DOCUMENT SEGMENT ::
Having covered the theoretical concepts of Arrays in our previous discussion, let's now dive into writing some basic programs to solidify our understanding of Arrays.

1. Write a program that takes an array as input and prints each element of the array along with its corresponding index. 

Example

Input: nums = [1, 2, 3, 5, 6]
Output: 
Value at Index 0 is 1
Value at Index 1 is 2
Value at Index 2 is 3
Value at Index 3 is 5
Value at Index 4 is 6       

Input: nums = [2, 1, 3, 3]
Output: 
Value at Index 0 is 2
Value at Index 1 is 1
Value at Index 2 is 3
Value at Index 3 is 3 

Approach       

To solve this problem, we need to achieve two key tasks: retrieving the value of each element in the array and determining its corresponding index. Given that the array is 0-based, the current,  loop control variable also known as an iterator during traversal represents the index of the array. The value at that index can be accessed directly using array[index] (where index is the current loop variable). By iterating through the array, we can print both the index and the corresponding value in the desired format.

Dry Run

  • Array nums contains [1, 2, 3, 5, 6].
  • The size of the array is calculated as size = 5.
  • The for loop starts with index = 0 and continues until index < size (i.e., index < 5).

Iterations of the Loop:

  • First Iteration (index = 0):
    The value at nums[0] is 1.
    Output: Value at Index 0 is 1
  • Second Iteration (index = 1):
    The value at nums[1] is 2.
    Output: Value at Index 1 is 2
  • Third Iteration (index = 2):
    The value at nums[2] is 3.
    Output: Value at Index 2 is 3
  • Fourth Iteration (index = 3):
    The value at nums[3] is 5.
    Output: Value at Index 3 is 5
  • Fifth Iteration (index = 4):
    The value at nums[4] is 6.
    Output: Value at Index 4 is 6

End of Loop: The loop terminates when index becomes 5, which is not less than size (5).

Excerpt from a dataset:
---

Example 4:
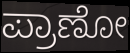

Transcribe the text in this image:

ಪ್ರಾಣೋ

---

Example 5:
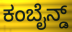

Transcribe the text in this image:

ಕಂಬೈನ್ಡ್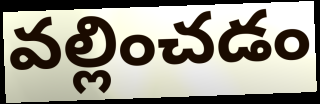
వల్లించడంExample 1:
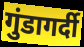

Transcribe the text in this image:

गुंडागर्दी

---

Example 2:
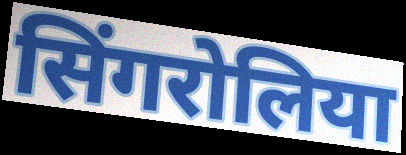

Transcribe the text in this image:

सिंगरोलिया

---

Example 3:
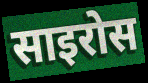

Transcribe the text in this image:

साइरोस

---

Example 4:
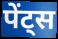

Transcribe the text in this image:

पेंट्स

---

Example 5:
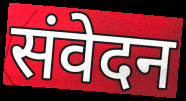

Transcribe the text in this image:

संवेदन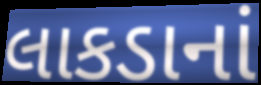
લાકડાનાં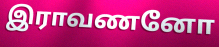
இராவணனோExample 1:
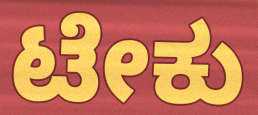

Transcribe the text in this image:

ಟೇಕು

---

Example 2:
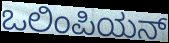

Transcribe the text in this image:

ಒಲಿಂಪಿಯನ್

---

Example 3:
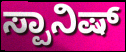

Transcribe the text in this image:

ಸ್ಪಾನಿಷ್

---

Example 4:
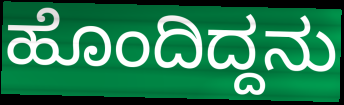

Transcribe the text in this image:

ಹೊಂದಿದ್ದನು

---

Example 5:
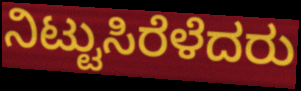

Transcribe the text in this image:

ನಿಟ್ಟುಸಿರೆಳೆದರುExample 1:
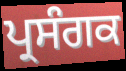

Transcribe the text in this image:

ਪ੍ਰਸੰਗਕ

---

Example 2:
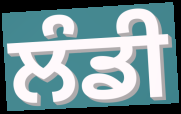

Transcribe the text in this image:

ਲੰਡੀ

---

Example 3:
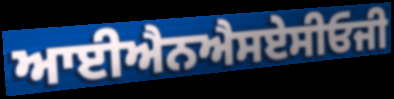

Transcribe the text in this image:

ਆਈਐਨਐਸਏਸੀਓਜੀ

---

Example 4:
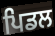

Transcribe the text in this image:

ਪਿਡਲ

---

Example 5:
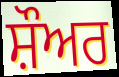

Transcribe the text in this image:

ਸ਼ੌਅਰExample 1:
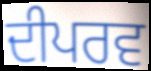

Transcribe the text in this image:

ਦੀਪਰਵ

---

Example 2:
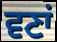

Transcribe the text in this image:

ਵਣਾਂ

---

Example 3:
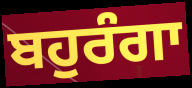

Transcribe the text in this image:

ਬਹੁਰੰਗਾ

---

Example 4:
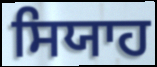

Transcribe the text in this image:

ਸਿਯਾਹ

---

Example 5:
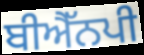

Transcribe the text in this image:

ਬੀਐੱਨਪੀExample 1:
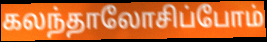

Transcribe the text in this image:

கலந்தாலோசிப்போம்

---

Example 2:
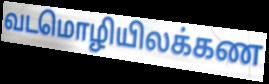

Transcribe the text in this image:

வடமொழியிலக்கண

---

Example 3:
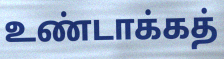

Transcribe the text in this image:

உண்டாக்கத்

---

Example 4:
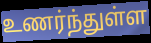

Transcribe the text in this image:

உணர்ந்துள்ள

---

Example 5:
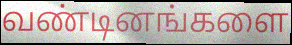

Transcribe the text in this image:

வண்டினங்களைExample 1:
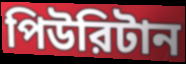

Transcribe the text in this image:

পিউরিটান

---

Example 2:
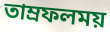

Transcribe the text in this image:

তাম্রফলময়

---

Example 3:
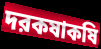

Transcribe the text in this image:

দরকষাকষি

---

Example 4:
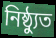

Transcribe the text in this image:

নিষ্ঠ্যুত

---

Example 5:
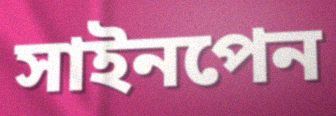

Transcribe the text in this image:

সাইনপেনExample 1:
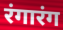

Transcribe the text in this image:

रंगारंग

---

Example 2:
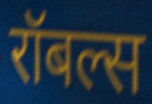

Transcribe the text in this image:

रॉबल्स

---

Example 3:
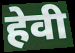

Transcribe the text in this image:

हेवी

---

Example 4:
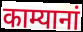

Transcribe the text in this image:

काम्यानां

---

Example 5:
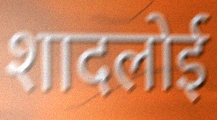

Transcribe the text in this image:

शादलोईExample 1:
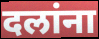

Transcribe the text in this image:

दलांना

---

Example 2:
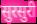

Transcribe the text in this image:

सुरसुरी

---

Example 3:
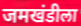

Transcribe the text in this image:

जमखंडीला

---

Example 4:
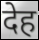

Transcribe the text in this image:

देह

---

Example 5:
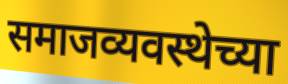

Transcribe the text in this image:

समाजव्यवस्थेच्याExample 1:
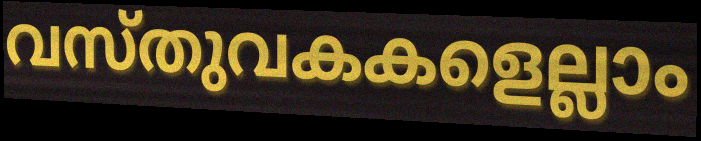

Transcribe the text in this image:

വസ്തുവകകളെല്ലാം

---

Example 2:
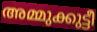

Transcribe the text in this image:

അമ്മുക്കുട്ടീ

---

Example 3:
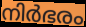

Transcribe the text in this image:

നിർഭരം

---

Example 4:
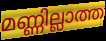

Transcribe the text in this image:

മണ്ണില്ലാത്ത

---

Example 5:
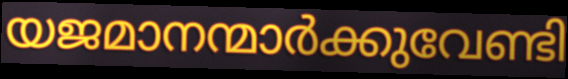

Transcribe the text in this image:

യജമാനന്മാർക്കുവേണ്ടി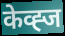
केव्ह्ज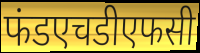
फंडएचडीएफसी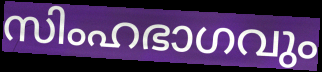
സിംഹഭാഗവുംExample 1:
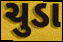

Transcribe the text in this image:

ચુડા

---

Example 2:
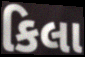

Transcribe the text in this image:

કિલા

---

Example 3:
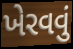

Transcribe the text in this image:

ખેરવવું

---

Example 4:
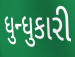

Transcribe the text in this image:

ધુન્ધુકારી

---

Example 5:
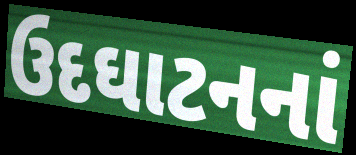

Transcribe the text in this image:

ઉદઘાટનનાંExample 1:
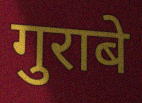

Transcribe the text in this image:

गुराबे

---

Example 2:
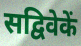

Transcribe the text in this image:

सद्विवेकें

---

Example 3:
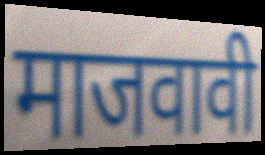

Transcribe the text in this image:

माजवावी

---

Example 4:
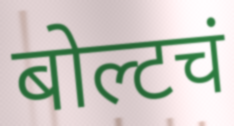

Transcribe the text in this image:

REQUIRED TASK :: Rewrite the stretch of the array walkthrough from "Iterations of the" through "nums[1] is 2.", changing "Output" to "Result".

COMPLETE RESPONSE ::
Iterations of the Loop:

  • First Iteration (index = 0):
    The value at nums[0] is 1.
    Result: Value at Index 0 is 1
  • Second Iteration (index = 1):
    The value at nums[1] is 2.